**SOURCE MATERIAL:**
────────────────
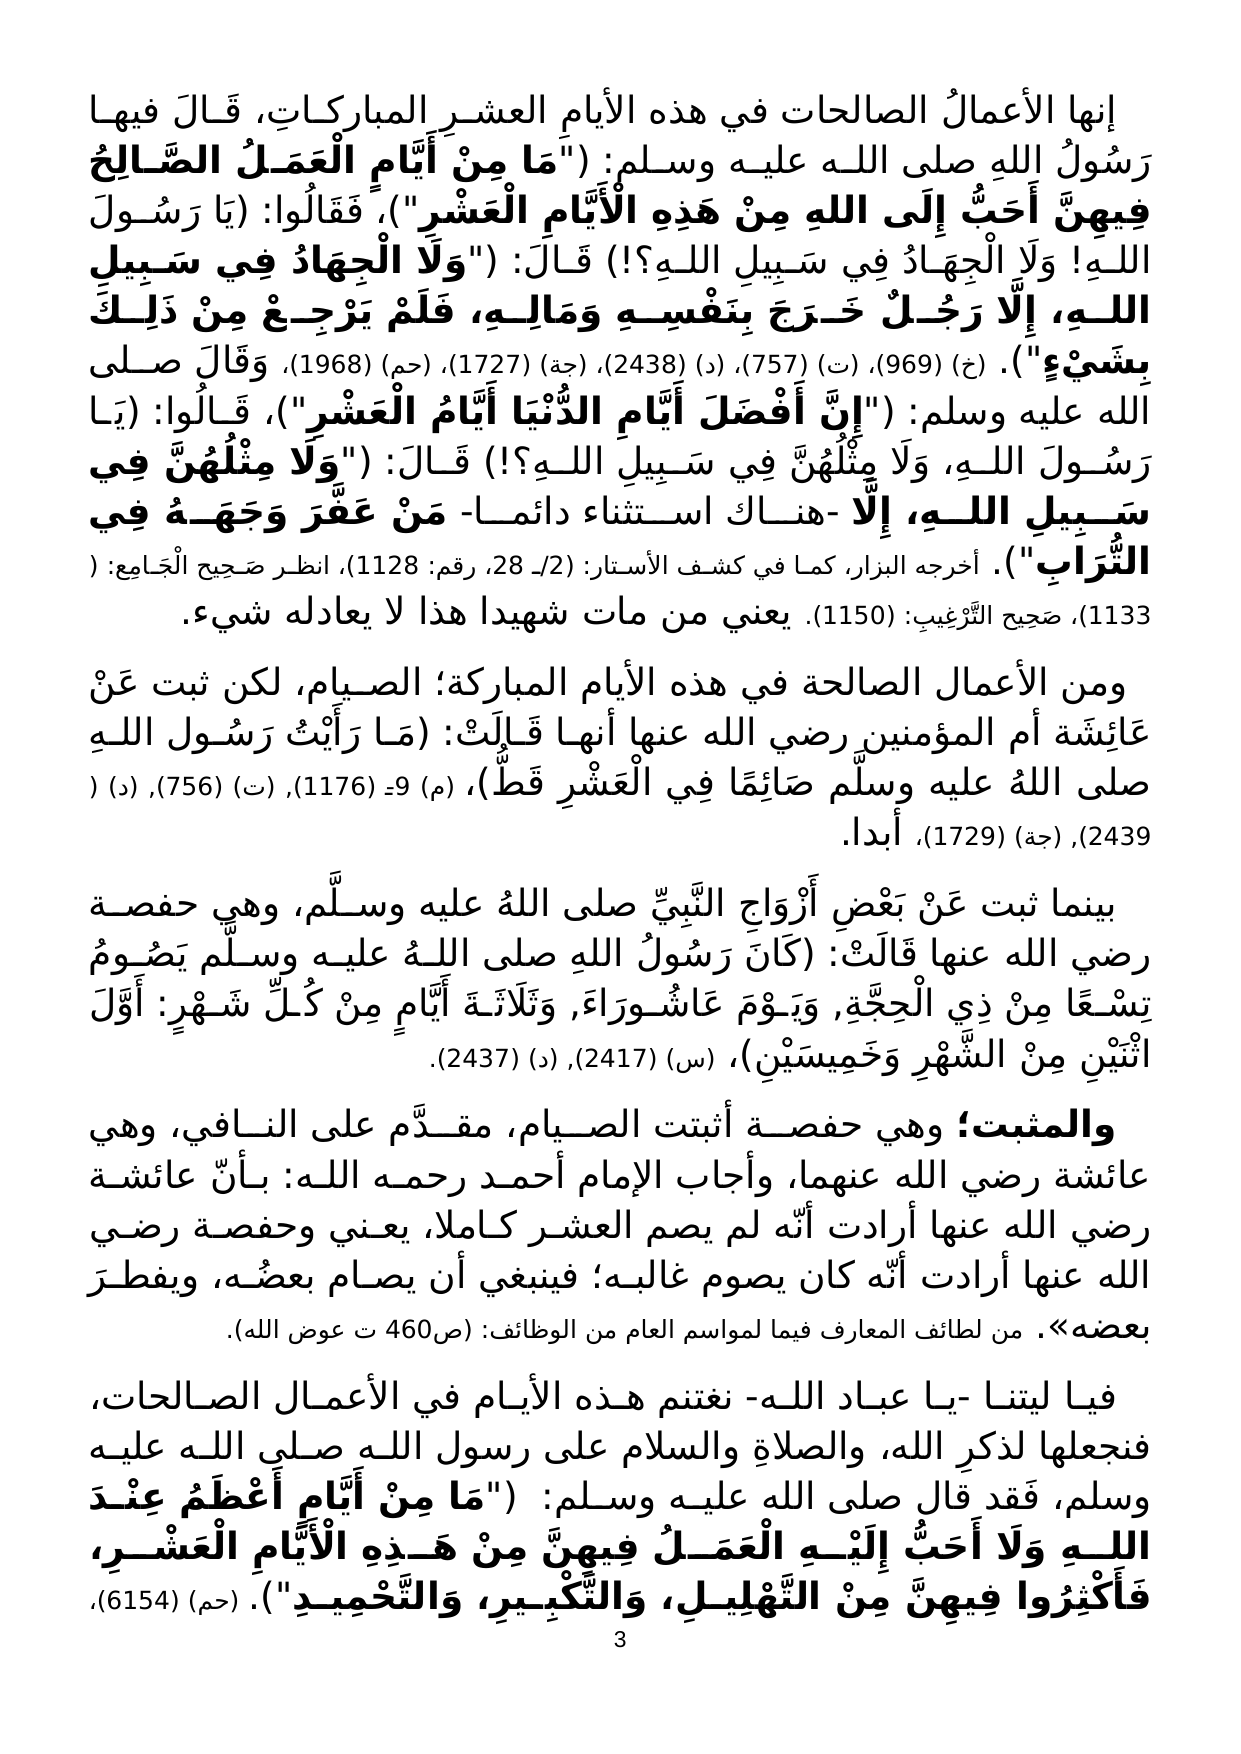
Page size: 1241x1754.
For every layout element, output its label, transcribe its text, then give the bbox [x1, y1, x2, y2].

text ومن الأعمال الصالحة في هذه الأيام المباركة؛ الصيام، لكن ثبت عَنْ عَائِشَة أم المؤمنين رضي الله عنها أنها قَالَتْ: (مَا رَأَيْتُ رَسُول اللهِ صلى اللهُ عليه وسلَّم صَائِمًا فِي الْعَشْرِ قَطُّ)، (م) 9- (1176), (ت) (756), (د) (2439), (جة) (1729)، أبدا. [89, 661, 1152, 854]
text والمثبت؛ وهي حفصة أثبتت الصيام، مقدَّم على النافي، وهي عائشة رضي الله عنهما، وأجاب الإمام أحمد رحمه الله: بأنّ عائشة رضي الله عنها أرادت أنّه لم يصم العشر كاملا، يعني وحفصة رضي الله عنها أرادت أنّه كان يصوم غالبه؛ فينبغي أن يصام بعضُه، ويفطرَ بعضه». من لطائف المعارف فيما لمواسم العام من الوظائف: (ص460 ت عوض الله). [89, 1103, 1152, 1347]
text بينما ثبت عَنْ بَعْضِ أَزْوَاجِ النَّبِيِّ صلى اللهُ عليه وسلَّم، وهي حفصة رضي الله عنها قَالَتْ: (كَانَ رَسُولُ اللهِ صلى اللهُ عليه وسلَّم يَصُومُ تِسْعًا مِنْ ذِي الْحِجَّةِ, وَيَوْمَ عَاشُورَاءَ, وَثَلَاثَةَ أَيَّامٍ مِنْ كُلِّ شَهْرٍ: أَوَّلَ اثْنَيْنِ مِنْ الشَّهْرِ وَخَمِيسَيْنِ)، (س) (2417), (د) (2437). [89, 882, 1152, 1076]
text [89, 1374, 1152, 1618]
text إنها الأعمالُ الصالحات في هذه الأيامِ العشرِ المباركاتِ، قَالَ فيها رَسُولُ اللهِ صلى الله عليه وسلم: ("مَا مِنْ أَيَّامٍ الْعَمَلُ الصَّالِحُ فِيهِنَّ أَحَبُّ إِلَى اللهِ مِنْ هَذِهِ الْأَيَّامِ الْعَشْرِ")، فَقَالُوا: (يَا رَسُولَ اللهِ! وَلَا الْجِهَادُ فِي سَبِيلِ اللهِ؟!) قَالَ: ("وَلَا الْجِهَادُ فِي سَبِيلِ اللهِ، إِلَّا رَجُلٌ خَرَجَ بِنَفْسِهِ وَمَالِهِ، فَلَمْ يَرْجِعْ مِنْ ذَلِكَ بِشَيْءٍ"). (خ) (969)، (ت) (757)، (د) (2438)، (جة) (1727)، (حم) (1968)، وَقَالَ صلى الله عليه وسلم: ("إِنَّ أَفْضَلَ أَيَّامِ الدُّنْيَا أَيَّامُ الْعَشْرِ")، قَالُوا: (يَا رَسُولَ اللهِ، وَلَا مِثْلُهُنَّ فِي سَبِيلِ اللهِ؟!) قَالَ: ("وَلَا مِثْلُهُنَّ فِي سَبِيلِ اللهِ، إِلَّا -هناك استثناء دائما- مَنْ عَفَّرَ وَجَهَهُ فِي التُّرَابِ"). أخرجه البزار، كما في كشف الأستار: (2/ 28، رقم: 1128)، انظر صَحِيح الْجَامِع: (1133)، صَحِيح التَّرْغِيبِ: (1150). يعني من مات شهيدا هذا لا يعادله شيء. [89, 89, 1152, 633]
────────────────
**TASK DIRECTIONS:** All lines starting at the one holding "text [89, 1374, 1152, 1618]" and ending at the last line above must be output exactly, and no other line may appear.

**EXERCISE ANSWER:**
text [89, 1374, 1152, 1618]
text إنها الأعمالُ الصالحات في هذه الأيامِ العشرِ المباركاتِ، قَالَ فيها رَسُولُ اللهِ صلى الله عليه وسلم: ("مَا مِنْ أَيَّامٍ الْعَمَلُ الصَّالِحُ فِيهِنَّ أَحَبُّ إِلَى اللهِ مِنْ هَذِهِ الْأَيَّامِ الْعَشْرِ")، فَقَالُوا: (يَا رَسُولَ اللهِ! وَلَا الْجِهَادُ فِي سَبِيلِ اللهِ؟!) قَالَ: ("وَلَا الْجِهَادُ فِي سَبِيلِ اللهِ، إِلَّا رَجُلٌ خَرَجَ بِنَفْسِهِ وَمَالِهِ، فَلَمْ يَرْجِعْ مِنْ ذَلِكَ بِشَيْءٍ"). (خ) (969)، (ت) (757)، (د) (2438)، (جة) (1727)، (حم) (1968)، وَقَالَ صلى الله عليه وسلم: ("إِنَّ أَفْضَلَ أَيَّامِ الدُّنْيَا أَيَّامُ الْعَشْرِ")، قَالُوا: (يَا رَسُولَ اللهِ، وَلَا مِثْلُهُنَّ فِي سَبِيلِ اللهِ؟!) قَالَ: ("وَلَا مِثْلُهُنَّ فِي سَبِيلِ اللهِ، إِلَّا -هناك استثناء دائما- مَنْ عَفَّرَ وَجَهَهُ فِي التُّرَابِ"). أخرجه البزار، كما في كشف الأستار: (2/ 28، رقم: 1128)، انظر صَحِيح الْجَامِع: (1133)، صَحِيح التَّرْغِيبِ: (1150). يعني من مات شهيدا هذا لا يعادله شيء. [89, 89, 1152, 633]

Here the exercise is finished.